====== Data to process

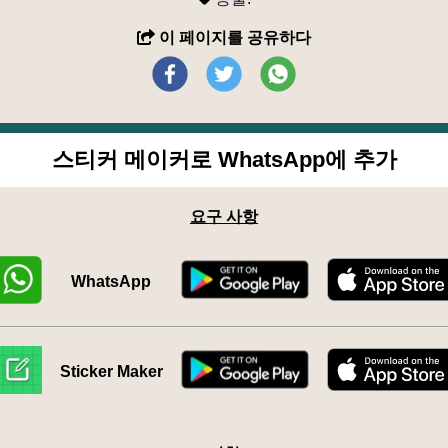
이 페이지를 공유하다
스티커 메이커로 WhatsApp에 추가
요구 사항
WhatsApp
Sticker Maker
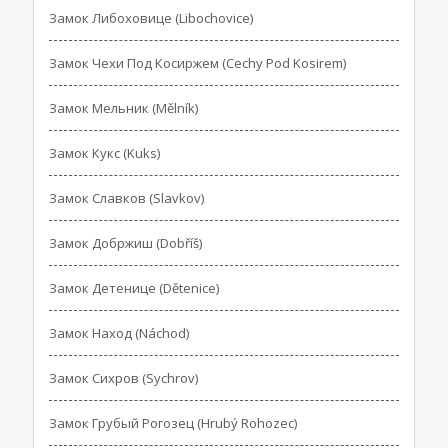
Замок Либоховице (Libochovice)
Замок Чехи Под Косиржем (Cechy Pod Kosirem)
Замок Мельник (Mělník)
Замок Кукс (Kuks)
Замок Славков (Slavkov)
Замок Добржиш (Dobříš)
Замок Детенице (Dětenice)
Замок Наход (Náchod)
Замок Сихров (Sychrov)
Замок Грубый Рогозец (Hrubý Rohozec)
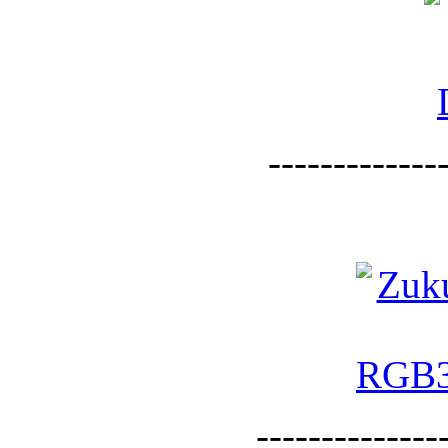
--------------
--------------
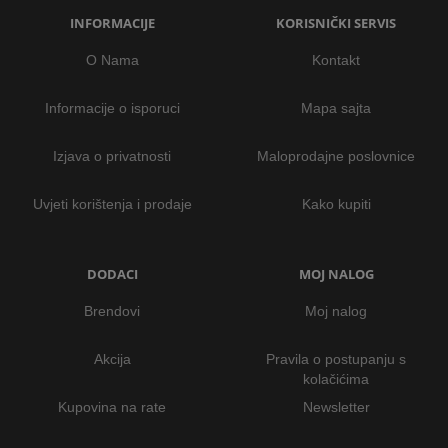
INFORMACIJE
KORISNIČKI SERVIS
O Nama
Kontakt
Informacije o isporuci
Mapa sajta
Izjava o privatnosti
Maloprodajne poslovnice
Uvjeti korištenja i prodaje
Kako kupiti
DODACI
MOJ NALOG
Brendovi
Moj nalog
Akcija
Pravila o postupanju s
kolačićima
Kupovina na rate
Newsletter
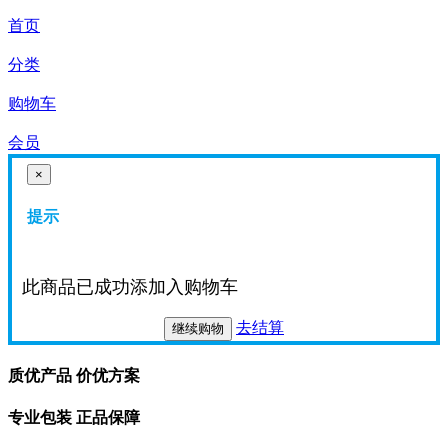
首页
分类
购物车
会员
×
提示
此商品已成功添加入购物车
去结算
继续购物
质优产品 价优方案
专业包装 正品保障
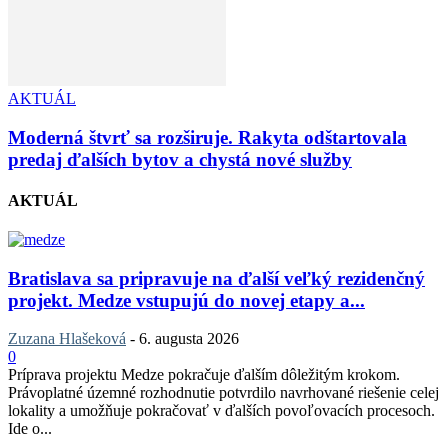
AKTUÁL
Moderná štvrť sa rozširuje. Rakyta odštartovala
predaj ďalších bytov a chystá nové služby
AKTUÁL
Bratislava sa pripravuje na ďalší veľký rezidenčný
projekt. Medze vstupujú do novej etapy a...
Zuzana Hlašeková
-
6. augusta 2026
0
Príprava projektu Medze pokračuje ďalším dôležitým krokom.
Právoplatné územné rozhodnutie potvrdilo navrhované riešenie celej
lokality a umožňuje pokračovať v ďalších povoľovacích procesoch.
Ide o...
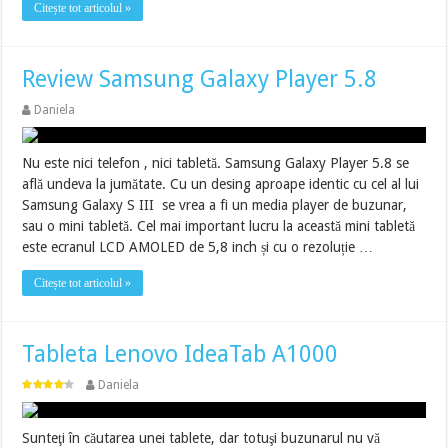
Citește tot articolul »
Review Samsung Galaxy Player 5.8
Daniela
Nu este nici telefon , nici tabletă. Samsung Galaxy Player 5.8 se
află undeva la jumătate. Cu un desing aproape identic cu cel al lui
Samsung Galaxy S III se vrea a fi un media player de buzunar,
sau o mini tabletă. Cel mai important lucru la această mini tabletă
este ecranul LCD AMOLED de 5,8 inch și cu o rezoluție …
Citește tot articolul »
Tableta Lenovo IdeaTab A1000
Daniela
Sunteţi în căutarea unei tablete, dar totuşi buzunarul nu vă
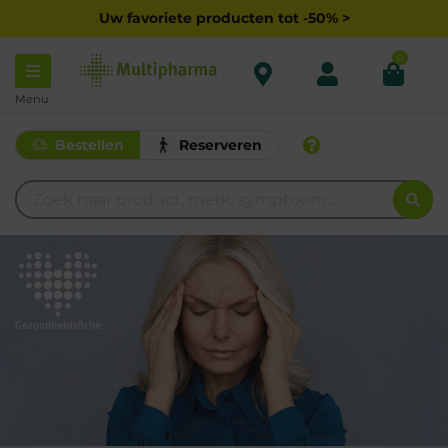
Uw favoriete producten tot -50% >
0
Menu
Bestellen
Reserveren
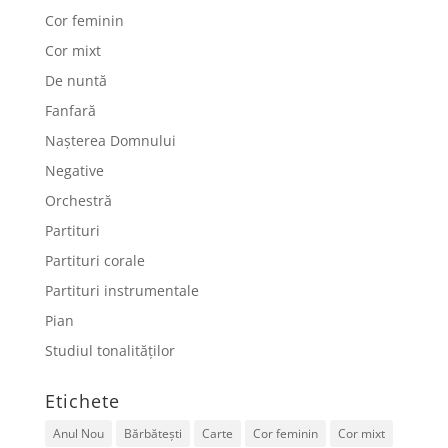
Cor feminin
Cor mixt
De nuntă
Fanfară
Nașterea Domnului
Negative
Orchestră
Partituri
Partituri corale
Partituri instrumentale
Pian
Studiul tonalităților
Etichete
Anul Nou
Bărbătești
Carte
Cor feminin
Cor mixt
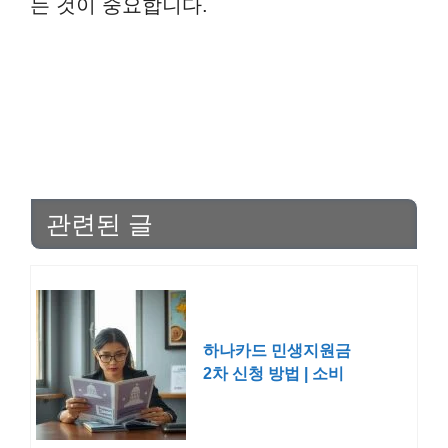
는 것이 중요합니다.
관련된 글
하나카드 민생지원금
2차 신청 방법 | 소비
쿠폰 대상 사용처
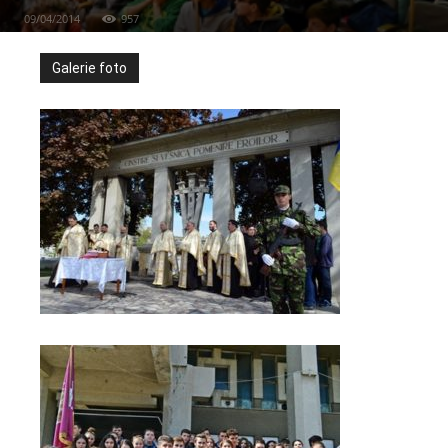
09/04/2014
957
Galerie foto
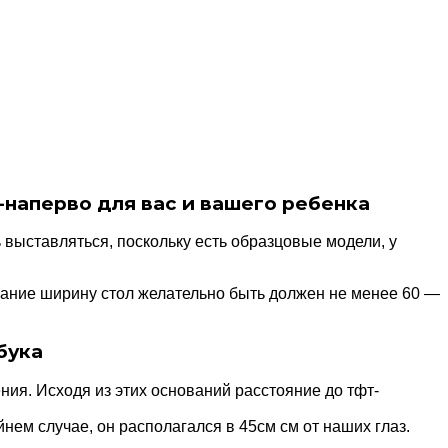
наперво для вас и вашего ребенка
выставляться, поскольку есть образцовые модели, у
имание ширину стол желательно быть должен не менее 60 —
бука
ния. Исходя из этих оснований расстояние до тфт-
йнем случае, он располагался в 45см см от наших глаз.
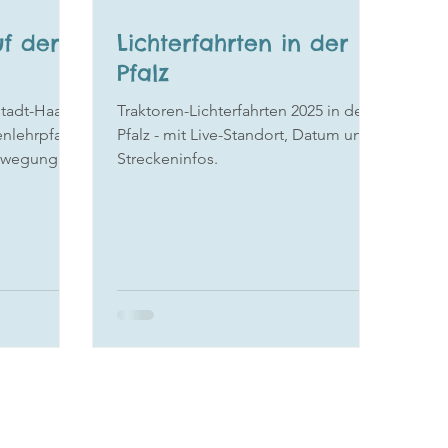
f der
Lichterfahrten in der
Pfalz
tadt-Haardt
Traktoren-Lichterfahrten 2025 in der
enlehrpfad
Pfalz - mit Live-Standort, Datum und
Bewegung
Streckeninfos.
 rund um
 verbinden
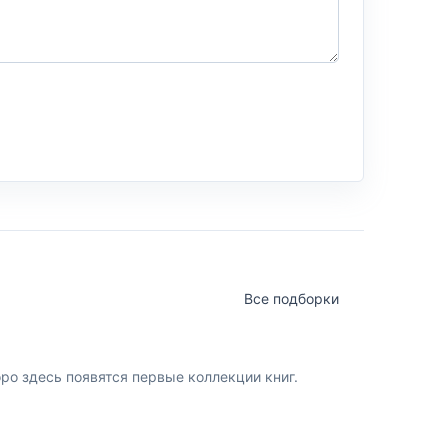
Все подборки
о здесь появятся первые коллекции книг.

============

#### [Exercise brief]
Your task is to copy each line of the listing that holds the word "tabletă".

#### [Exercise result]
Nu este nici telefon , nici tabletă. Samsung Galaxy Player 5.8 se
sau o mini tabletă. Cel mai important lucru la această mini tabletă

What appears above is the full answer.